2005 Scientific Session Abstracts
Registry Case Finding Engine (CaFE): An informatics Tool to Identify Cancer Patients in Electronic Pathology Reports
David A. Hanauer, MD, MS (hanauer@umich.edu) 1, 4; Arul M. Chinnaiyan, MD, PhD 2, 3, 4
Department of Pediatrics 1, Pathology 2 and Urology 3, Comprehensive Cancer Center 4, University of Michigan Medical School, Ann Arbor, Michigan
Context : Identifying patients with cancer is a vital component to any institution required to maintain a tumor registry. At our institution, over 90% of cases are identified by manually reading printed free-text pathology reports, which is very labor and time intensive.
Technology : A Java Server Pages based application was created to search electronic pathology reports. Three word/phrase lists were created to aid in the search: (1) words/phrases to completely ignore, (2) negative words/phrases of interest to highlight in green, and (3) positive words/phrases of interest to highlight in red.

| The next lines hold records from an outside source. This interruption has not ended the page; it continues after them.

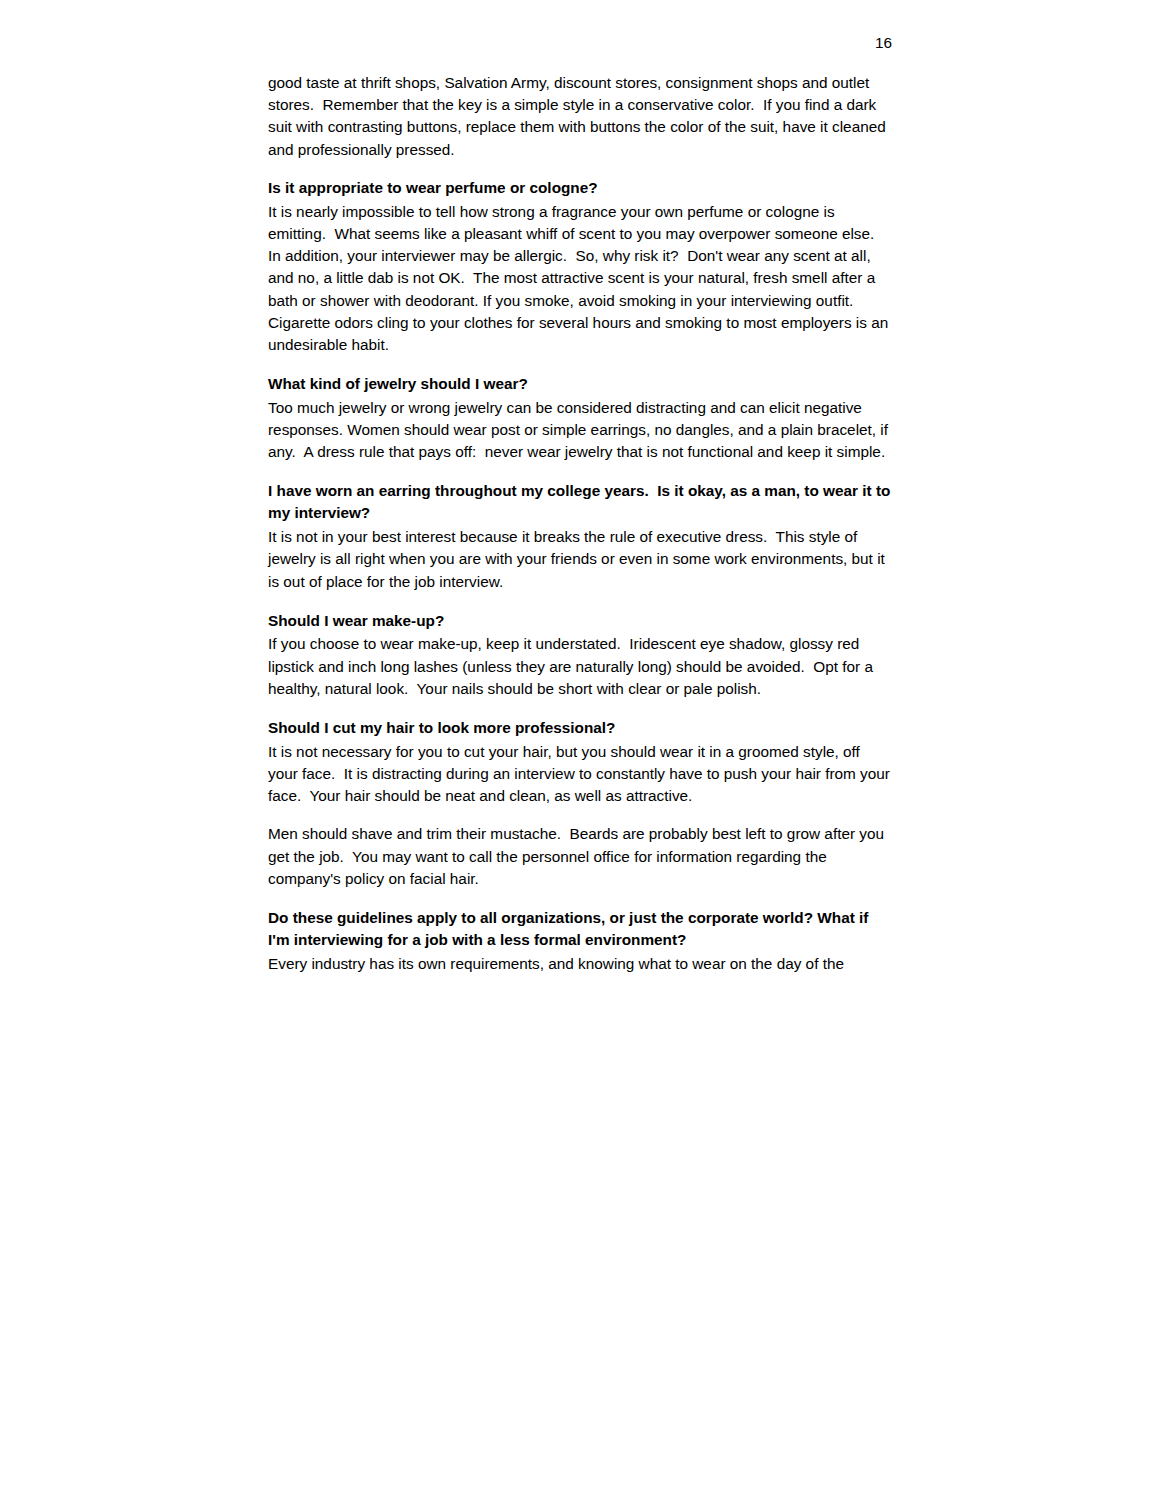16
good taste at thrift shops, Salvation Army, discount stores, consignment shops and outlet stores. Remember that the key is a simple style in a conservative color. If you find a dark suit with contrasting buttons, replace them with buttons the color of the suit, have it cleaned and professionally pressed.
Is it appropriate to wear perfume or cologne?
It is nearly impossible to tell how strong a fragrance your own perfume or cologne is emitting. What seems like a pleasant whiff of scent to you may overpower someone else. In addition, your interviewer may be allergic. So, why risk it? Don't wear any scent at all, and no, a little dab is not OK. The most attractive scent is your natural, fresh smell after a bath or shower with deodorant. If you smoke, avoid smoking in your interviewing outfit. Cigarette odors cling to your clothes for several hours and smoking to most employers is an undesirable habit.
What kind of jewelry should I wear?
Too much jewelry or wrong jewelry can be considered distracting and can elicit negative responses. Women should wear post or simple earrings, no dangles, and a plain bracelet, if any. A dress rule that pays off: never wear jewelry that is not functional and keep it simple.
I have worn an earring throughout my college years. Is it okay, as a man, to wear it to my interview?
It is not in your best interest because it breaks the rule of executive dress. This style of jewelry is all right when you are with your friends or even in some work environments, but it is out of place for the job interview.
Should I wear make-up?
If you choose to wear make-up, keep it understated. Iridescent eye shadow, glossy red lipstick and inch long lashes (unless they are naturally long) should be avoided. Opt for a healthy, natural look. Your nails should be short with clear or pale polish.
Should I cut my hair to look more professional?
It is not necessary for you to cut your hair, but you should wear it in a groomed style, off your face. It is distracting during an interview to constantly have to push your hair from your face. Your hair should be neat and clean, as well as attractive.
Men should shave and trim their mustache. Beards are probably best left to grow after you get the job. You may want to call the personnel office for information regarding the company's policy on facial hair.
Do these guidelines apply to all organizations, or just the corporate world? What if I'm interviewing for a job with a less formal environment?
Every industry has its own requirements, and knowing what to wear on the day of the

Design : Over 1,000 pathology reports were manually reviewed by our cancer registry managers and those of interest to the registry were marked. These same reports were re-analyzed using the Registry CaFE. The time required and accuracy of CaFE was then compared to that of manual curation by the registry managers.

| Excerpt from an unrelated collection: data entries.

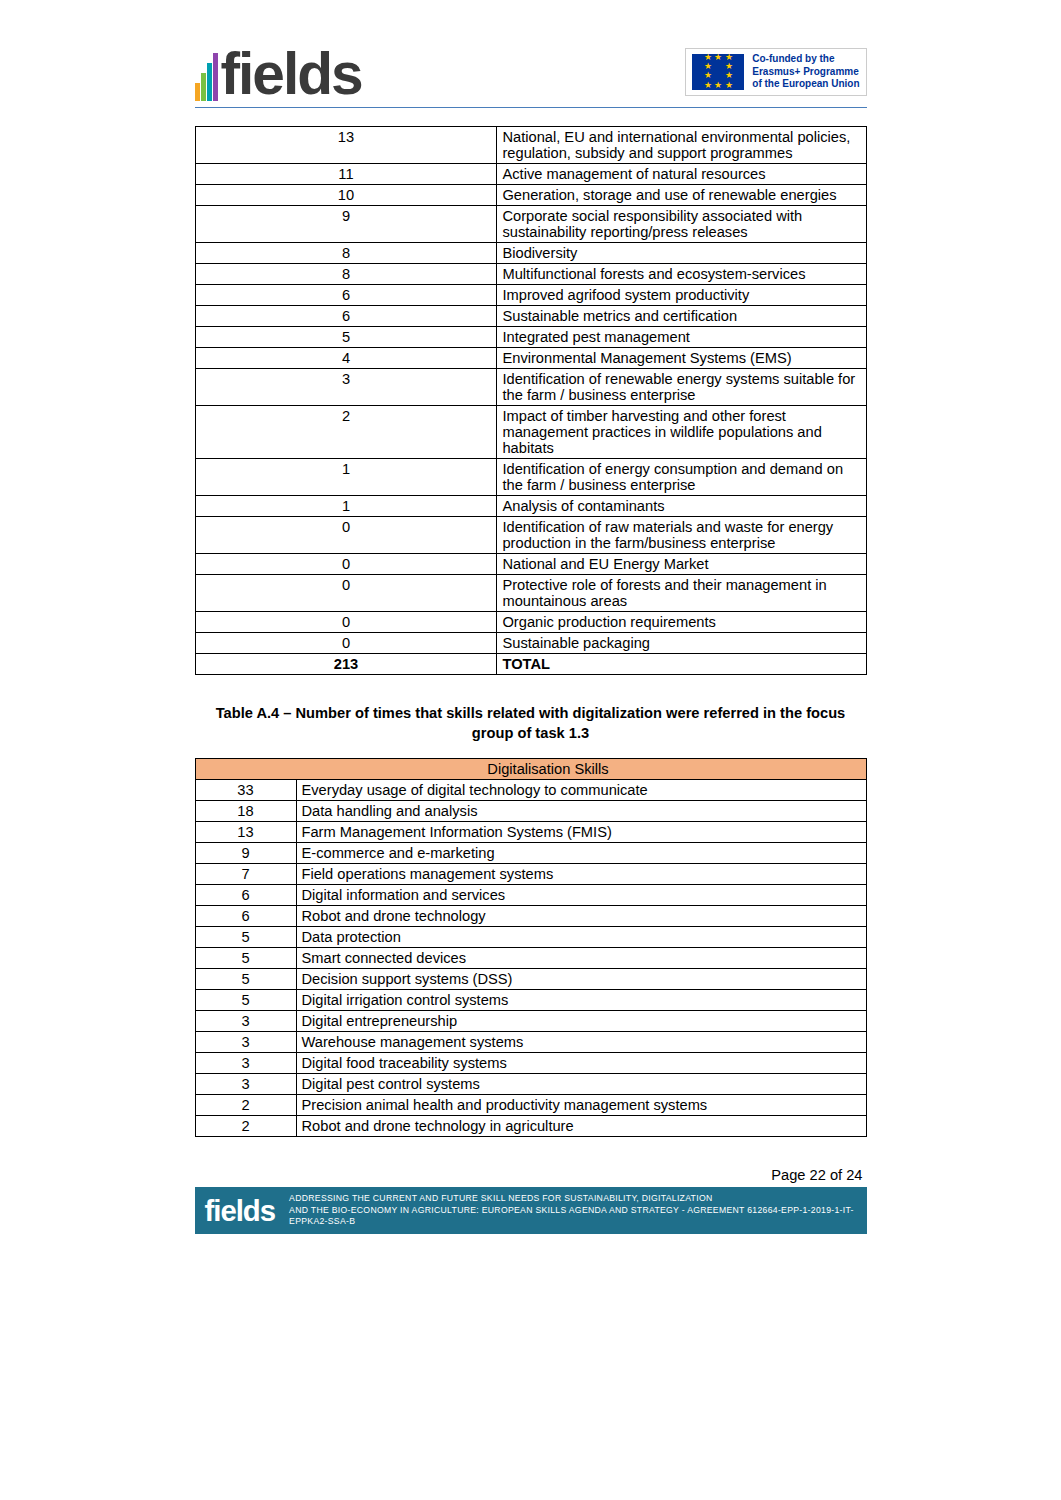fields
★ ★ ★
★ ★
★ ★
★ ★ ★
Co-funded by the
Erasmus+ Programme
of the European Union
| 13 | National, EU and international environmental policies, regulation, subsidy and support programmes |
| 11 | Active management of natural resources |
| 10 | Generation, storage and use of renewable energies |
| 9 | Corporate social responsibility associated with sustainability reporting/press releases |
| 8 | Biodiversity |
| 8 | Multifunctional forests and ecosystem-services |
| 6 | Improved agrifood system productivity |
| 6 | Sustainable metrics and certification |
| 5 | Integrated pest management |
| 4 | Environmental Management Systems (EMS) |
| 3 | Identification of renewable energy systems suitable for the farm / business enterprise |
| 2 | Impact of timber harvesting and other forest management practices in wildlife populations and habitats |
| 1 | Identification of energy consumption and demand on the farm / business enterprise |
| 1 | Analysis of contaminants |
| 0 | Identification of raw materials and waste for energy production in the farm/business enterprise |
| 0 | National and EU Energy Market |
| 0 | Protective role of forests and their management in mountainous areas |
| 0 | Organic production requirements |
| 0 | Sustainable packaging |
| 213 | TOTAL |
Table A.4 – Number of times that skills related with digitalization were referred in the focus group of task 1.3
| Digitalisation Skills |
| 33 | Everyday usage of digital technology to communicate |
| 18 | Data handling and analysis |
| 13 | Farm Management Information Systems (FMIS) |
| 9 | E-commerce and e-marketing |
| 7 | Field operations management systems |
| 6 | Digital information and services |
| 6 | Robot and drone technology |
| 5 | Data protection |
| 5 | Smart connected devices |
| 5 | Decision support systems (DSS) |
| 5 | Digital irrigation control systems |
| 3 | Digital entrepreneurship |
| 3 | Warehouse management systems |
| 3 | Digital food traceability systems |
| 3 | Digital pest control systems |
| 2 | Precision animal health and productivity management systems |
| 2 | Robot and drone technology in agriculture |
Page 22 of 24
fields
Addressing the current and future skill needs for sustainability, digitalization
and the bio-economy in agriculture: European skills agenda and strategy - Agreement 612664-EPP-1-2019-1-IT-EPPKA2-SSA-B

Results : The registry managers read a total of 1023 pathology reports and marked 272 (27%) as being of interest. CaFE analyzed the same reports and marked 356 (35%) as being of interest. The sensitivity of the program was 100% and the specificity was 89%. The registry managers required nearly a minute per pathology report, whereas CaFE could annotate each report in a fraction of a second.
Conclusion : A simple text mining algorithm to search pathology reports for specific words/phrases can significantly reduce the time required to identify new registry cases. This informatics tool may have utility to improve the efficiency of tumor registries across the country.